Thursday, September 6, 2012

And I'm back: Uncovered head edition: On the Request of Alexis and Robbie

I also have a recipe one coming up soon.

In the final analysis, it is between you and G-d; it was never between you and them anyway.”
-Mother Teresa

Sorry about the lack of posts recently.

Anyway, some of you know that I stopped wearing the kippah after four months.

Don't worry, I'm still religious. A few of you wanted me to write up an explanation, so I did.

These things don't apply for everyone - many people find a lot of happiness and meaning in wearing such visible religious symbols - not just the kippah, but also the turban, the hijab, the enormous cross, and so on.

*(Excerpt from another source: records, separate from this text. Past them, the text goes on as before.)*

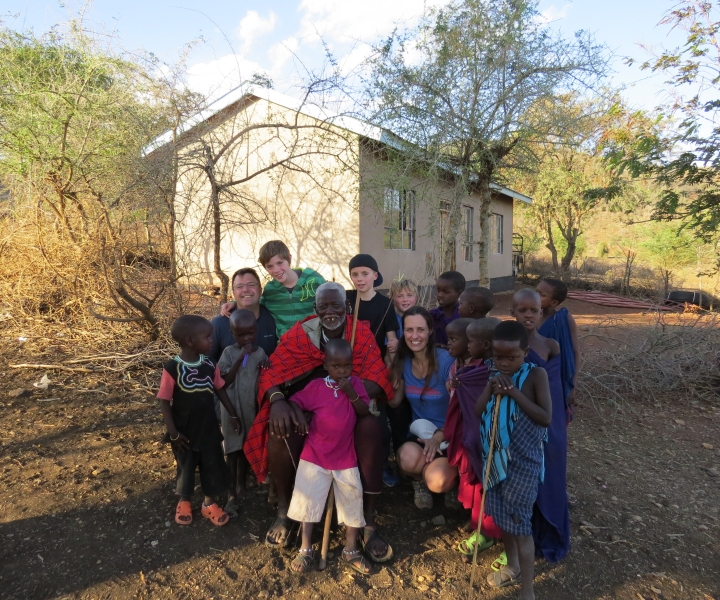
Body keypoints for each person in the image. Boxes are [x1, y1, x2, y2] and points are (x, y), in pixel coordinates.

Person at [243, 282, 395, 563]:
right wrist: (278, 401)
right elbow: (273, 373)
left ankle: (368, 522)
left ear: (346, 307)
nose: (329, 311)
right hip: (307, 411)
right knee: (279, 429)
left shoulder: (359, 333)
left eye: (335, 305)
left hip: (350, 411)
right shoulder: (300, 334)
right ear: (314, 309)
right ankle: (285, 513)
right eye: (323, 305)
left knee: (373, 429)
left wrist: (343, 396)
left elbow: (377, 378)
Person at [475, 321, 552, 599]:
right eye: (499, 357)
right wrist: (491, 387)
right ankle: (513, 565)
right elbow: (477, 410)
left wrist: (513, 393)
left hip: (522, 463)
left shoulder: (536, 375)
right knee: (502, 517)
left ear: (526, 352)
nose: (505, 363)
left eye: (512, 357)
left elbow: (545, 417)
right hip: (494, 461)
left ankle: (528, 591)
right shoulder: (492, 374)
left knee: (520, 524)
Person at [286, 339, 372, 575]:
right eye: (336, 366)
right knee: (307, 501)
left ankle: (351, 550)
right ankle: (305, 549)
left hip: (345, 457)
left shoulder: (355, 384)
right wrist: (300, 416)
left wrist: (351, 393)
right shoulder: (316, 387)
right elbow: (294, 401)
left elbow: (364, 410)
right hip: (314, 455)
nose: (342, 371)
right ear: (326, 365)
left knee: (353, 499)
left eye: (347, 366)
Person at [157, 315, 241, 528]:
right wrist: (173, 433)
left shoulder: (210, 364)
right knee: (185, 467)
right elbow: (164, 401)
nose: (211, 341)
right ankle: (184, 501)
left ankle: (208, 504)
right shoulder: (172, 368)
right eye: (207, 337)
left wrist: (232, 414)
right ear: (190, 340)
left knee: (211, 466)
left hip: (209, 429)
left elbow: (220, 389)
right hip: (183, 432)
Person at [512, 289, 570, 564]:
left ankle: (548, 531)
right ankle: (523, 532)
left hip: (547, 424)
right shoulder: (507, 345)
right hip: (517, 426)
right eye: (522, 310)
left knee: (549, 476)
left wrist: (556, 430)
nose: (528, 315)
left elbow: (554, 395)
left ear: (541, 312)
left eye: (533, 310)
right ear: (512, 313)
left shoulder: (550, 346)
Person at [390, 306, 457, 510]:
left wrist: (440, 435)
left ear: (430, 331)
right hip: (420, 435)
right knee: (407, 459)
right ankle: (420, 481)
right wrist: (391, 370)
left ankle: (451, 481)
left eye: (420, 329)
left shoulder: (447, 361)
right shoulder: (404, 362)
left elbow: (461, 408)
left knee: (438, 482)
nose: (415, 336)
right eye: (409, 330)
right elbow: (394, 403)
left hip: (449, 436)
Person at [217, 309, 268, 518]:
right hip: (231, 410)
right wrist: (241, 356)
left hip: (250, 410)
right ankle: (231, 494)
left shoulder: (260, 352)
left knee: (247, 447)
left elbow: (264, 374)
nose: (246, 338)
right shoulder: (229, 352)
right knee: (232, 451)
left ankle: (241, 484)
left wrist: (265, 363)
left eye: (250, 334)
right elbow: (223, 382)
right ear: (232, 333)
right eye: (241, 335)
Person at [221, 240, 326, 338]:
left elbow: (332, 302)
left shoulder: (314, 280)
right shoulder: (271, 290)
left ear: (289, 258)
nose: (276, 270)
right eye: (269, 266)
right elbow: (256, 301)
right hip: (286, 347)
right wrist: (235, 302)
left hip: (314, 343)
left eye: (280, 263)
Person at [210, 268, 277, 362]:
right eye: (239, 286)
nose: (245, 289)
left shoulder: (273, 318)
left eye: (251, 285)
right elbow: (206, 362)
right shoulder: (218, 324)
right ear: (233, 293)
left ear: (260, 290)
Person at [536, 278, 580, 421]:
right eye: (535, 291)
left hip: (556, 379)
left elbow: (574, 352)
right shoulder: (529, 317)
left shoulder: (564, 319)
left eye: (541, 294)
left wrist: (572, 384)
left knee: (554, 419)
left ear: (554, 303)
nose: (535, 296)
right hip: (531, 379)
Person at [346, 254, 399, 358]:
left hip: (375, 361)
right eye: (355, 275)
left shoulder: (385, 304)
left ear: (375, 275)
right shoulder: (346, 298)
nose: (359, 279)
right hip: (348, 361)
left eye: (365, 274)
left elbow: (391, 338)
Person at [429, 271, 466, 346]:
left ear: (459, 293)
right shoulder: (432, 316)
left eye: (445, 292)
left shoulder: (465, 316)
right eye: (438, 290)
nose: (439, 295)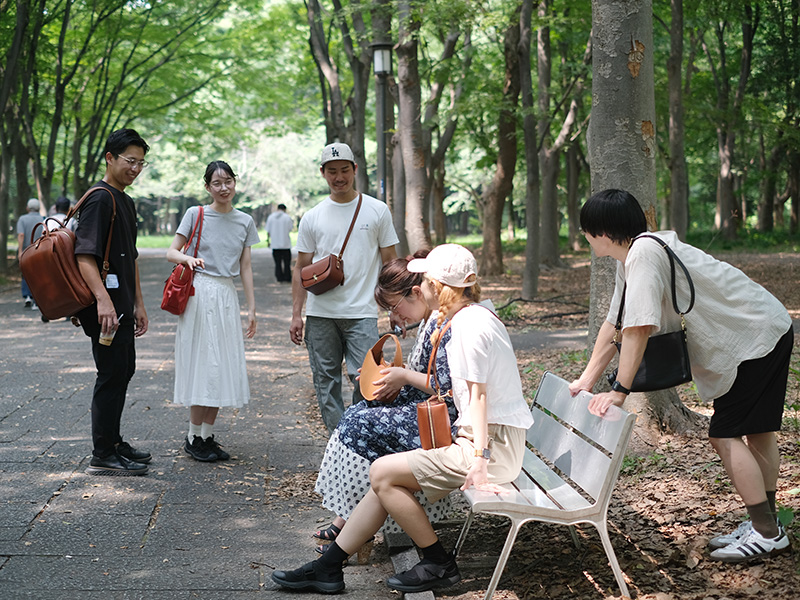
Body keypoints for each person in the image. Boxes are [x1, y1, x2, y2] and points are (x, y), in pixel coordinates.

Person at [273, 244, 534, 594]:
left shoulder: (469, 328)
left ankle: (438, 563)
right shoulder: (464, 319)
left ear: (439, 286)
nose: (419, 284)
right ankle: (328, 567)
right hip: (481, 439)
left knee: (382, 472)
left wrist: (480, 461)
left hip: (490, 448)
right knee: (386, 477)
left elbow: (478, 397)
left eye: (425, 279)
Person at [570, 188, 793, 564]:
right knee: (756, 431)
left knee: (724, 435)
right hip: (758, 332)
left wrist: (621, 389)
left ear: (603, 232)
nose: (585, 238)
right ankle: (765, 524)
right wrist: (586, 380)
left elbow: (638, 328)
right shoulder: (635, 254)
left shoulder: (643, 254)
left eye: (587, 231)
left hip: (754, 339)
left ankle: (767, 534)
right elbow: (616, 324)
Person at [313, 252, 459, 547]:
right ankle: (349, 519)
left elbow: (446, 387)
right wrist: (387, 376)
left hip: (445, 421)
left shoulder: (447, 324)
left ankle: (351, 522)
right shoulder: (432, 320)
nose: (394, 317)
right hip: (429, 411)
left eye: (394, 307)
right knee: (358, 413)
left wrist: (401, 377)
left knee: (359, 423)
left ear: (417, 292)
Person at [290, 142, 399, 432]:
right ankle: (339, 445)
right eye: (332, 172)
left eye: (344, 170)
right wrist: (296, 314)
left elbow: (390, 262)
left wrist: (394, 306)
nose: (339, 177)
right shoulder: (313, 216)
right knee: (325, 382)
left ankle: (357, 438)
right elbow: (301, 267)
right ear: (323, 173)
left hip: (361, 312)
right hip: (320, 313)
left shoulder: (377, 210)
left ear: (355, 170)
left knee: (367, 379)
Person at [166, 161, 259, 462]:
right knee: (205, 363)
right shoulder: (196, 214)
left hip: (226, 294)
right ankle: (193, 437)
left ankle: (206, 436)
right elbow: (171, 251)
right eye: (216, 183)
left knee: (222, 364)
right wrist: (187, 260)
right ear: (207, 187)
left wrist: (252, 308)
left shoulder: (245, 221)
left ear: (235, 183)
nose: (223, 188)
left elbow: (245, 266)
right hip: (200, 293)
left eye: (228, 181)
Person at [74, 128, 151, 476]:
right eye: (129, 161)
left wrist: (139, 304)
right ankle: (102, 453)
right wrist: (103, 301)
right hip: (104, 307)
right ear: (110, 158)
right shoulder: (101, 198)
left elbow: (130, 258)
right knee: (110, 372)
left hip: (121, 304)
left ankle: (114, 442)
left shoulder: (125, 200)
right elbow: (84, 256)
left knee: (123, 369)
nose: (134, 168)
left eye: (140, 163)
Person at [17, 198, 44, 309]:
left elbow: (21, 235)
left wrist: (20, 251)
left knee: (25, 273)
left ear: (27, 208)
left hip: (26, 250)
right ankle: (37, 299)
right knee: (38, 274)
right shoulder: (43, 219)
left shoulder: (22, 219)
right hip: (39, 251)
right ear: (38, 208)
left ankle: (28, 296)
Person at [265, 203, 294, 282]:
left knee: (277, 263)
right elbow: (290, 228)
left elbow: (268, 231)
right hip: (285, 244)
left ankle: (279, 277)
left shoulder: (271, 217)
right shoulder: (287, 217)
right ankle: (287, 277)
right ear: (284, 209)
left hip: (275, 244)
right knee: (287, 262)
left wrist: (268, 241)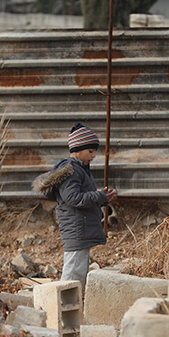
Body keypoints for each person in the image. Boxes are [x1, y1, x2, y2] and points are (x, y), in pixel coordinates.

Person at [32, 123, 117, 289]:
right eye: (90, 151)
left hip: (81, 227)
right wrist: (99, 196)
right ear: (77, 149)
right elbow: (73, 198)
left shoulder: (80, 169)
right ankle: (63, 303)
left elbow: (82, 197)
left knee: (79, 269)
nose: (93, 155)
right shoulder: (70, 170)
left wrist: (103, 198)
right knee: (73, 272)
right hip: (77, 228)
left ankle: (73, 304)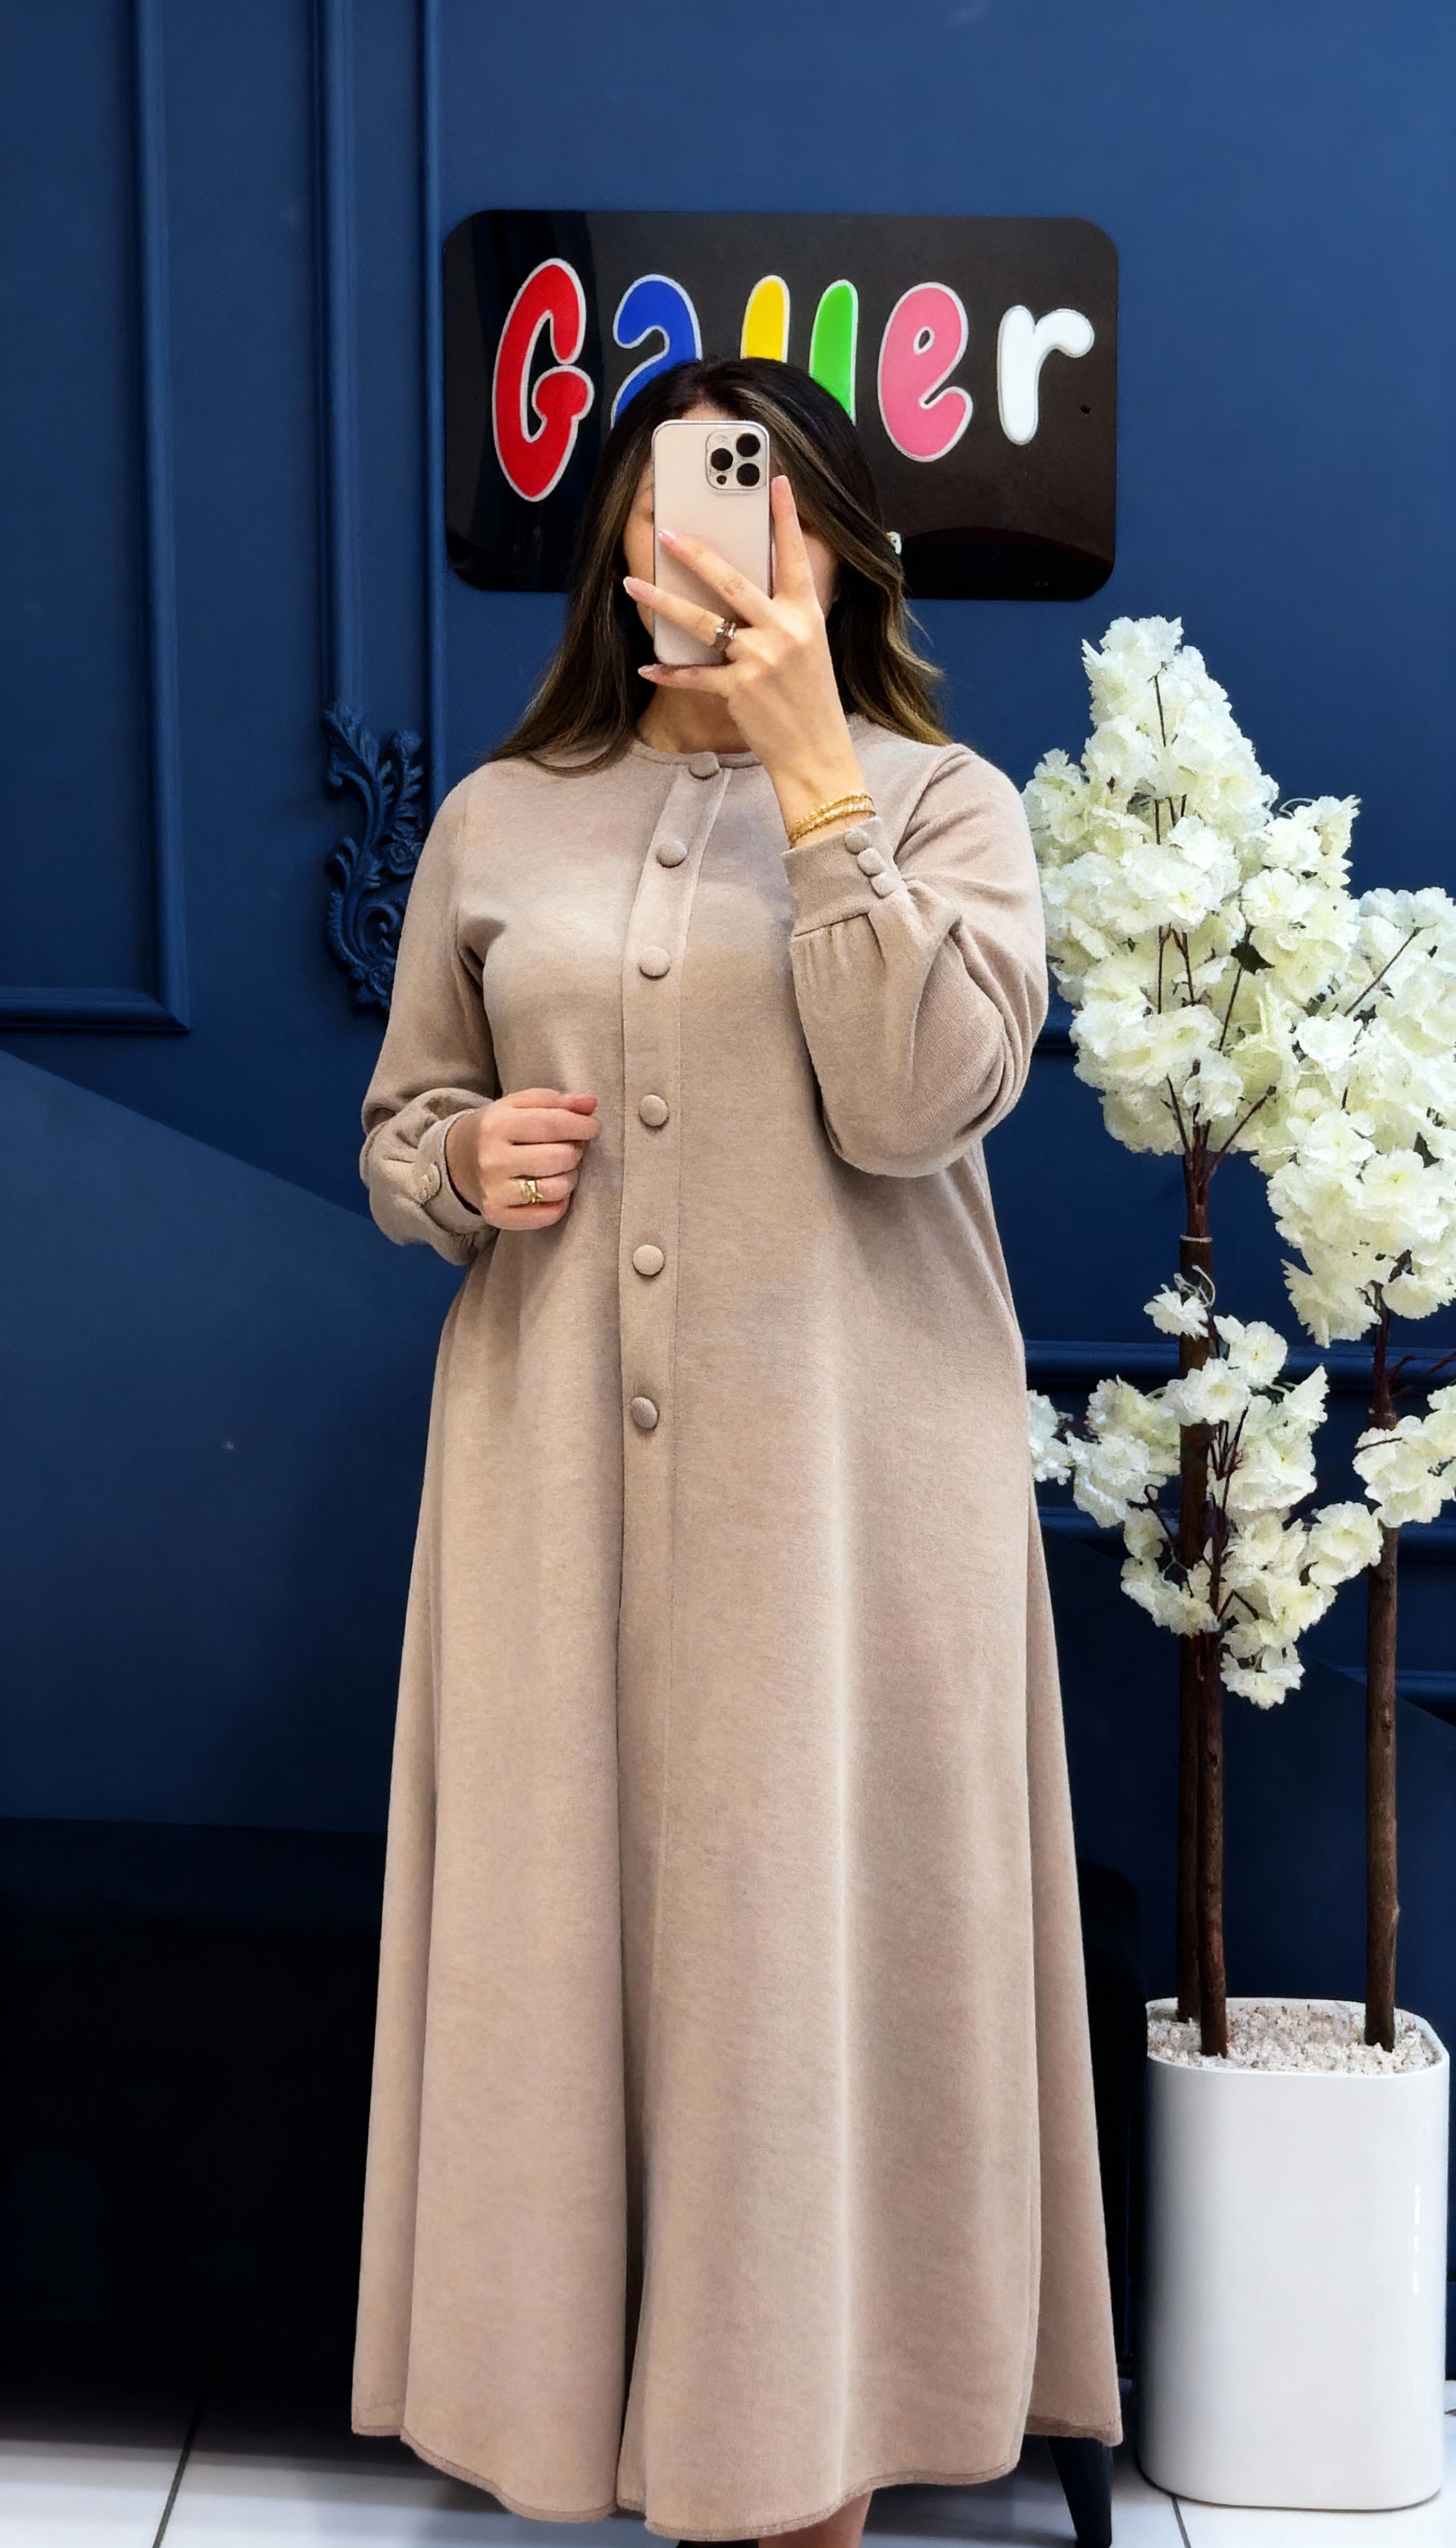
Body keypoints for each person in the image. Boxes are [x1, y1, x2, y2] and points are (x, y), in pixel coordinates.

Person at [350, 355, 1120, 2545]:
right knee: (565, 1951)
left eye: (755, 506)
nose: (701, 546)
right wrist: (459, 1160)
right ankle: (588, 2419)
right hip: (548, 1498)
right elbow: (402, 1121)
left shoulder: (945, 808)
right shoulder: (502, 816)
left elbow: (917, 1101)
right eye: (666, 508)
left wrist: (813, 781)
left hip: (849, 1517)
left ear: (836, 549)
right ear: (616, 553)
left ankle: (795, 2465)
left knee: (807, 1965)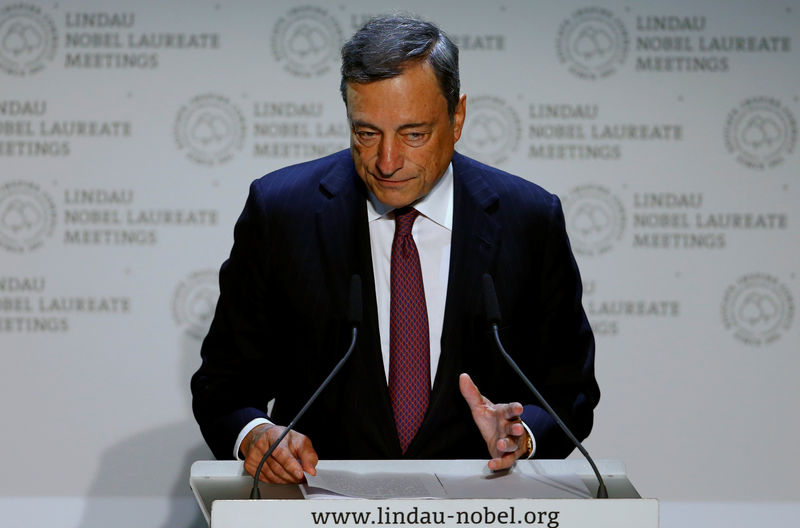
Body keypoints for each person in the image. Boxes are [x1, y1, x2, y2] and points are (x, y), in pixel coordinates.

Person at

This is just my experience.

Kippah wearing is not required by Jewish law (although my approach to halachah is decidedly unorthodox), but is seen as a sign of yirat shamayim - fear of the heavens, a sign of modesty, and now, a sign of pride.

 I think, like a lot of things, that my cessation might be hard for people to understand. Just as it is hard for people to understand that people need/want different religious practices at different times – I had wanted to wear the kippah from November onwards (and even while dating a non-Jew contemplated doing it), and decided quite suddenly in April to do it.

So why did I stop?

1. I felt like it distanced me from G-d. I spent so much time worrying about the kippah - and when to not wear it (unsafe, horrifically rainy weather, non-hechshered restaurants). I worried "am I tzniut enough?" "What do people think?" As a result, my own religious beliefs - and spiritual well-being - suffered, and I felt so beholden to other people that I felt as if my link to G-d - and respect for Him - was in decline because I was so beholden to other people's thoughts.

After I stopped, I found a really good blog post by a rabbi who detailed the same problem he had, but he's in a situation where he can't take it off

2. I felt targeted. I already had a rule of unsafe areas, hypothetical abroad, and non-kosher restaurants (I eat dairy and fish out) as being kippah-free zones. But I still felt targeted. Work was a safe space, but the streets weren't always. I got a fair number of comments over the four months from passerby. It got to the point where I felt as if everyone was watching, and I began to worry about things happening.

My worst experiences were actually with fellow Jews. I've gotten sexually harassed twice, harassed by extremists twice (once for buying a hechshered thing at a Starbucks) harassed for other reasons thrice, and a lot of "hey ehrlich friend"-type comments.

One of the awkward things is that the kippah in the US has become a symbol of Modern Orthodoxy - and I'm not Orthodox. So with Jews, some of it was confusion as well.

3. There’s also the fact that it makes me draw even more attention to myself when I have to explain religious things. That was not challenging and did not factor into the decision, but I think it will be a relief to not have to do that.

Things that did not factor in: family and friends' disapproval; dislike of kippot (I love them!); other kippah-symbolism problems (re: brands of Zionism); difficulty of maintenance on a day-to-day basis.